On Friday evening, Kron was back in Raleigh skating at PNC Arena with his daughter.

“I travel here in North America as well, but pretty much my responsibility is in Europe, so that’s where my workload lies,” he said. “I’m pretty much there every month.”

He’d be flying out again soon enough, but that’s all part of the job and nothing new for the 45-year-old former Hurricane.

A Changing Nation

Kron was born on Feb. 27, 1967, in Brno in what was formerly Czechoslovakia, a nation and region that has undergone dramatic change in the last 40 years.

“It’s a different country, really, than I remember growing up in,” Kron said. “[When we travel] we fly to Vienna (Austria) and then drive across the border. To me and my wife, that’s normal. But when we were kids, it wasn’t. It’s only an hour drive, but we couldn’t do that.”

Czechoslovakia was a part of the communist, Soviet-controlled Eastern Bloc (which, after World War II, included Hungary, Poland, Romania, East Germany, Albania, Bulgaria and Yugoslavia) until the late 1980’s. As a child, Kron was numb to the volatile political and economic climate.

“Well, as a kid, you don’t really know,” Kron said. “You just want to go out, play and have fun.”

So, that’s what he did. Kron grew up near a rink, and as long as he had a stick, puck and skates, that’s where he’d be.

“When you’re a teenager, you kind of start to realize it’s different. We did get to see Austria on TV,” he recalled. “The biggest change has been the freedom of movement, but as a kid you didn’t know. I left right after the (Berlin) Wall came down. It was gradually changing, and now it is really part of Europe. It wasn’t like that early on.”

Living in a Soviet satellite state, Kron had to take Russian classes in high school. Though that language has mostly escaped him, it’s essentially the last vestige of the Eastern Bloc that he still carries to this day.

Coming to (North) America

Kron was drafted by the Vancouver Canucks in the fifth round (88th overall) in the 1985 NHL Entry Draft, but he didn’t play in the NHL for another five years.

Heading into the 1990-91 season, his wife and firstborn son packed up for a new adventure in North America. There was culture shock, certainly, the biggest adjustment being the language.

“Even though we took some English in high school and knew a few words, the biggest adjustment was [learning how to] ask for things,” he said. “We didn’t know about bank cards or check books. I remember our agent showing us how to write a check and open a checking account. We didn’t have those things, so it was different.”

The Krons lived a city life before heading to Connecticut to finish the 1992-93 season. They settled in a small town about 20 minutes outside of Hartford, another adjustment.

“Even though Canada and the United States are similar, there are little differences,” he said.

Four years later, another move. This time, they traveled south along the eastern seaboard, as the franchise relocated to North Carolina. That was different, too, but in a different way: hockey wasn’t as well-known of a sport as it was in New England, Canada or Europe.

**Information shown**
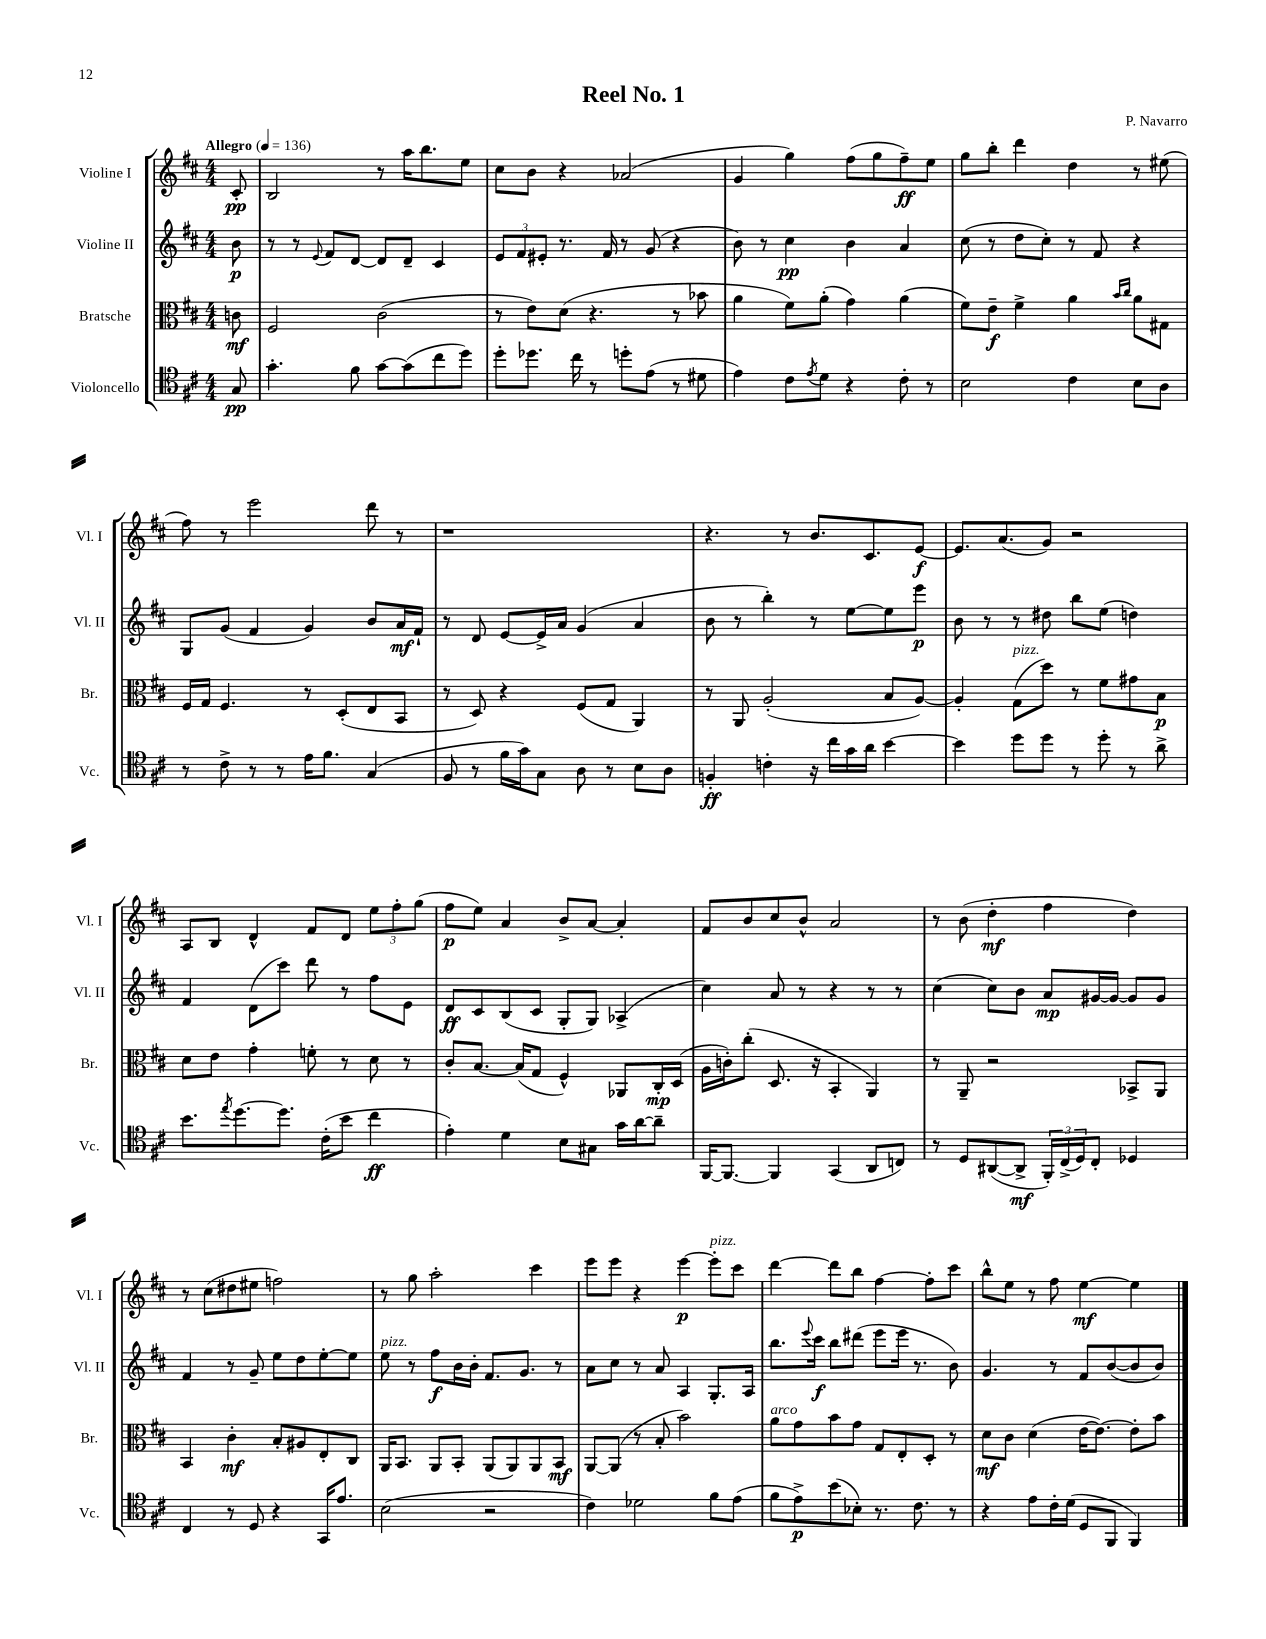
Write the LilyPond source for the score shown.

**To do**
1. Update the part of the Kron article that opens with "Heading into the" and closes with "Hartford, another adjustment.", swapping "new adventure" for "fresh start".
2. Go on with the Kron article from the point where it stops.
None of the data is needed.

**Solved tasks**
1.
Heading into the 1990-91 season, his wife and firstborn son packed up for a fresh start in North America. There was culture shock, certainly, the biggest adjustment being the language.

“Even though we took some English in high school and knew a few words, the biggest adjustment was [learning how to] ask for things,” he said. “We didn’t know about bank cards or check books. I remember our agent showing us how to write a check and open a checking account. We didn’t have those things, so it was different.”

The Krons lived a city life before heading to Connecticut to finish the 1992-93 season. They settled in a small town about 20 minutes outside of Hartford, another adjustment.

2.
“In terms of the fan base, it was just starting. The people, I thought, bought into it early on,” Kron said. “Even though they needed to learn the game of hockey and become familiar with it – the excitement, the speed and obviously the team did pretty well over the years – I think it succeeded.”


Due in large part to digital technology – television, the internet and social media – the world has shrunk. Because of this, young players emigrating from Europe to play in the NHL are increasingly familiar with North American culture.

“It’s one big world,” Kron said. “The young kids that play hockey, they know everything about the NHL.”

It also helps that Kron can relate. He has been the stranger in a strange land, relocating from Europe in pursuit of his dream to play in the NHL.

“Once we have them in the system or draft them, that’s where I do a little bit of player development. That’s where you can talk to them,” he said. “I think it has helped to have somebody who has gone through it. Even though these days, the kids speak English, they travel the world and they see the NHL pretty regularly.”

Language isn’t as much of a barrier as it was 20 years ago, either. Though Kron speaks English, Czech and a little bit of Russian and German, communication isn’t as handicapped as it might have once been, he said.

“English is universal,” he said. “It helps when you know a little bit of a different language, but in terms of communicating, pretty much everybody speaks (some) English [in Europe].”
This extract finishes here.